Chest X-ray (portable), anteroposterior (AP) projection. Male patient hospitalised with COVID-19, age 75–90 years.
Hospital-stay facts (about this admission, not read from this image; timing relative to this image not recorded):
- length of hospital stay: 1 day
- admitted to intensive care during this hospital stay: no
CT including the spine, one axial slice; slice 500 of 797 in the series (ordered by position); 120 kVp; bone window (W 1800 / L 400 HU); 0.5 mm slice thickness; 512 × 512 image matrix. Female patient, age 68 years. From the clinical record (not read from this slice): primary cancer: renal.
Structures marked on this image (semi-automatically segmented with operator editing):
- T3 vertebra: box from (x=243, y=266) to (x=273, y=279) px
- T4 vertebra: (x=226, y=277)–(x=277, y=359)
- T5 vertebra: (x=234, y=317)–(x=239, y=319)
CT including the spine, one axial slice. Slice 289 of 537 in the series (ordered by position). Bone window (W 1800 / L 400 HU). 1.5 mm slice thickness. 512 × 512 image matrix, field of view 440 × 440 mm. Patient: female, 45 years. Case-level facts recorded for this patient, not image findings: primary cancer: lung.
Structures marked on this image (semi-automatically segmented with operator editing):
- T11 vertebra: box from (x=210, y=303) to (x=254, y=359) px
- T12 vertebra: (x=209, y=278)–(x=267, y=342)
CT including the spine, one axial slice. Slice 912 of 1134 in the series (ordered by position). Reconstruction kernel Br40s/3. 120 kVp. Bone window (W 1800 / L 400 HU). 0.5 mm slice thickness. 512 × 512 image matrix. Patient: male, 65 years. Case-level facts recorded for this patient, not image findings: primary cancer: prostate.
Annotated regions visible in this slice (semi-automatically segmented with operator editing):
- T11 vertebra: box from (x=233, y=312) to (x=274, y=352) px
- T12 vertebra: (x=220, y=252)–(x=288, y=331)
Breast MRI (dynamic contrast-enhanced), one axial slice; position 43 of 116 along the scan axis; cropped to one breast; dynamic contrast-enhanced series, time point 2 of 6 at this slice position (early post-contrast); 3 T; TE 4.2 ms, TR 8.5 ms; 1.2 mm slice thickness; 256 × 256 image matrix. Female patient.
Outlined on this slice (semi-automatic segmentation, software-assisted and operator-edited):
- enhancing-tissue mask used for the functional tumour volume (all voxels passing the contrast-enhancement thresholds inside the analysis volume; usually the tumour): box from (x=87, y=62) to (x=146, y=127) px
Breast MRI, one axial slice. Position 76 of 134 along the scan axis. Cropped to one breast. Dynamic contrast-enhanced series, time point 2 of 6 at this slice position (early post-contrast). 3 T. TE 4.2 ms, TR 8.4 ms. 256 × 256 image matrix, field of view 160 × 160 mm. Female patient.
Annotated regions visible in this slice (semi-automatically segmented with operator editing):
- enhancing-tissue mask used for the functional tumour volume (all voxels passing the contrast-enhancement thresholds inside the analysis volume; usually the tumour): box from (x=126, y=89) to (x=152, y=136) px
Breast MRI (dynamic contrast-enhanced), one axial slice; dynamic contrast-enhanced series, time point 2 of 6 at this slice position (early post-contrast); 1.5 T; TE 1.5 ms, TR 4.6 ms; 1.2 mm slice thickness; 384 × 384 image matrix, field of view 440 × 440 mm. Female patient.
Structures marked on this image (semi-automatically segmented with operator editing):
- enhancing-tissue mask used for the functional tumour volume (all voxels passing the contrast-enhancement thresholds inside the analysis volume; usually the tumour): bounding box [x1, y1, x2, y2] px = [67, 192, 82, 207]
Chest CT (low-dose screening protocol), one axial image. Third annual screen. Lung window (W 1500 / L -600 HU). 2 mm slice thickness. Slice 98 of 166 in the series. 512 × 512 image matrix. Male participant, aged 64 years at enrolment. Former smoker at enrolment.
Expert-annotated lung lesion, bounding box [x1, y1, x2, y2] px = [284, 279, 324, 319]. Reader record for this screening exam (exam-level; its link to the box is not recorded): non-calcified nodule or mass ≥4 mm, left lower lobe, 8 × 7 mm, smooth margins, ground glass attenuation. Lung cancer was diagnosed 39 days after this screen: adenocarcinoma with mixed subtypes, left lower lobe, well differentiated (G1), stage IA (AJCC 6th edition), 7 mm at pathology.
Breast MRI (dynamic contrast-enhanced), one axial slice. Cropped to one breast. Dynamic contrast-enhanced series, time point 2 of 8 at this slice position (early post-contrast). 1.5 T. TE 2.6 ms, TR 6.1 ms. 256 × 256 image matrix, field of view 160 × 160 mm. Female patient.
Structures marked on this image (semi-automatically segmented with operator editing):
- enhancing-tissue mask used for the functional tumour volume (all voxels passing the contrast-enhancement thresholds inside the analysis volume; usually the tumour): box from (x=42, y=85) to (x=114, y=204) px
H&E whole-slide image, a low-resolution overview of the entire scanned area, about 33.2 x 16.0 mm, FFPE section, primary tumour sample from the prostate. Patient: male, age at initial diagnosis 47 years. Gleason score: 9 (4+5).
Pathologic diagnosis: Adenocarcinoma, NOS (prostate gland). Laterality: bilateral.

--------------------

Problem statement: In the listing above, start at the line with "CT including the spine, one axial slice. Slice 912", go on through the line with "- T12 vertebra: (x=220, y=252)–(x=288, y=331)", and copy each of those lines exactly; leave out all the rest.

Solved exercise:
CT including the spine, one axial slice. Slice 912 of 1134 in the series (ordered by position). Reconstruction kernel Br40s/3. 120 kVp. Bone window (W 1800 / L 400 HU). 0.5 mm slice thickness. 512 × 512 image matrix. Patient: male, 65 years. Case-level facts recorded for this patient, not image findings: primary cancer: prostate.
Annotated regions visible in this slice (semi-automatically segmented with operator editing):
- T11 vertebra: box from (x=233, y=312) to (x=274, y=352) px
- T12 vertebra: (x=220, y=252)–(x=288, y=331)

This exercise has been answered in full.